LatentCRF: Continuous CRF for Efficient Latent Diffusion
Kanchana Ranasinghe, Sadeep Jayasumana, Andreas Veit, Ayan Chakrabarti, Daniel Glasner, Michael S Ryoo, Srikumar Ramalingam, Sanjiv Kumar
TL;DR
LatentCRF presents a continuous CRF layer that operates in the latent space of Latent Diffusion Models to accelerate inference by replacing several U-Net iterations with a lightweight, trainable inference step. The model incorporates unary, pairwise, and higher-order energies, including a Field-of-Experts prior, and uses differentiable mean-field updates with learned conditioning to capture spatial and semantic consistencies.
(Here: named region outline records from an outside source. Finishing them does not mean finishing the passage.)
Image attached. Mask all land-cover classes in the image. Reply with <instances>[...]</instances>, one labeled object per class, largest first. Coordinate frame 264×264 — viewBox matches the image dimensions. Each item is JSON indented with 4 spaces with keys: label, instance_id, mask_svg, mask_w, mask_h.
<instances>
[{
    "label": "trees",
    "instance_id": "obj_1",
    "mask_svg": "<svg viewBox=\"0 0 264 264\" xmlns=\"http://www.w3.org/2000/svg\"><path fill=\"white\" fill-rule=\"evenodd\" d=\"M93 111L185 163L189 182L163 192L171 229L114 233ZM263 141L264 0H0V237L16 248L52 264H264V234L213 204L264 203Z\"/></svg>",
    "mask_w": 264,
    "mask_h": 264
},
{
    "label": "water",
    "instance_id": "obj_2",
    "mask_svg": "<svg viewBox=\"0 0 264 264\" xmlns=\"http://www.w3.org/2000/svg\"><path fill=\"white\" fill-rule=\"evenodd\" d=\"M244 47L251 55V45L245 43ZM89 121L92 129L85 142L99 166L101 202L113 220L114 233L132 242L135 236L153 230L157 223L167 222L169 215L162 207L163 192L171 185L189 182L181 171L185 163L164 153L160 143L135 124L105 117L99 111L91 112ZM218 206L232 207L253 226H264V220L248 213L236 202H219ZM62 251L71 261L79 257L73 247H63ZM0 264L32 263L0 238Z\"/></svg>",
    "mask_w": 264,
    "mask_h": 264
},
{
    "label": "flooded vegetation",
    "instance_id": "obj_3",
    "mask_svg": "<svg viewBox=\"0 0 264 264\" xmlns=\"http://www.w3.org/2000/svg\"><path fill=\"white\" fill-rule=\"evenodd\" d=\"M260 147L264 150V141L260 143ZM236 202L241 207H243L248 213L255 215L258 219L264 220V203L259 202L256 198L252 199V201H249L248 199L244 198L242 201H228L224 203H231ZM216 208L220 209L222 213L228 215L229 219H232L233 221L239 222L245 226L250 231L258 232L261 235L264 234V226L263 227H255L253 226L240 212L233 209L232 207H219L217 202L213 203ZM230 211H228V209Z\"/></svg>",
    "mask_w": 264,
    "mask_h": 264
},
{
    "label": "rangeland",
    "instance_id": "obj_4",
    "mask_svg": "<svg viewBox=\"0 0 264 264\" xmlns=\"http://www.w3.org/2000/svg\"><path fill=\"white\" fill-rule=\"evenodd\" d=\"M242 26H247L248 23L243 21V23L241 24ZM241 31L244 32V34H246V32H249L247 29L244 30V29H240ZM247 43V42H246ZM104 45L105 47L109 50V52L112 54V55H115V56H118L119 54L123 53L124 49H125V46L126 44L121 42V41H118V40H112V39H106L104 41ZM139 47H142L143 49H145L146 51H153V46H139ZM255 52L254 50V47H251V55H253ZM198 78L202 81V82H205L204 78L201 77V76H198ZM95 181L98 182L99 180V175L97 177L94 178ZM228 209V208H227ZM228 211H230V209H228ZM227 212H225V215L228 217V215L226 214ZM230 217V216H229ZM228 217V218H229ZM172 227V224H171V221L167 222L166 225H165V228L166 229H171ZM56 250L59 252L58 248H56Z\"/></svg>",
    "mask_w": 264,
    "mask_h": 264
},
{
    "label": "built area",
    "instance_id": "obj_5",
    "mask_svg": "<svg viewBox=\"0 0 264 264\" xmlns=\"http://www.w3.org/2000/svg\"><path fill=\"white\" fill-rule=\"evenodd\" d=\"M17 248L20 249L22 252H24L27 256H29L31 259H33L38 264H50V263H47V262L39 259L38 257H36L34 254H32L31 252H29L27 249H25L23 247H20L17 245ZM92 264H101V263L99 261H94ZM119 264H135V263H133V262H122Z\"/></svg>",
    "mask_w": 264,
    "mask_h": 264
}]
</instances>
Training combines a latent denoising loss with a latent-space adversarial objective, and the approach can be paired with distillation from LDM to mimic later steps, achieving a 33% speedup with negligible losses in image quality and diversity. Compared to prior distillation and compression methods, LatentCRF better preserves diversity while maintaining high visual fidelity, and it requires no modification to the base LDM, making it a practical add-on for accelerating diffusion-based image generation.
Abstract
Latent Diffusion Models (LDMs) produce high-quality, photo-realistic images, however, the latency incurred by multiple costly inference iterations can restrict their applicability. We introduce LatentCRF, a continuous Conditional Random Field (CRF) model, implemented as a neural network layer, that models the spatial and semantic relationships among the latent vectors in the LDM. By replacing some of the computationally-intensive LDM inference iterations with our lightweight LatentCRF, we achieve a superior balance between quality, speed and diversity. We increase inference efficiency by 33% with no loss in image quality or diversity compared to the full LDM. LatentCRF is an easy add-on, which does not require modifying the LDM.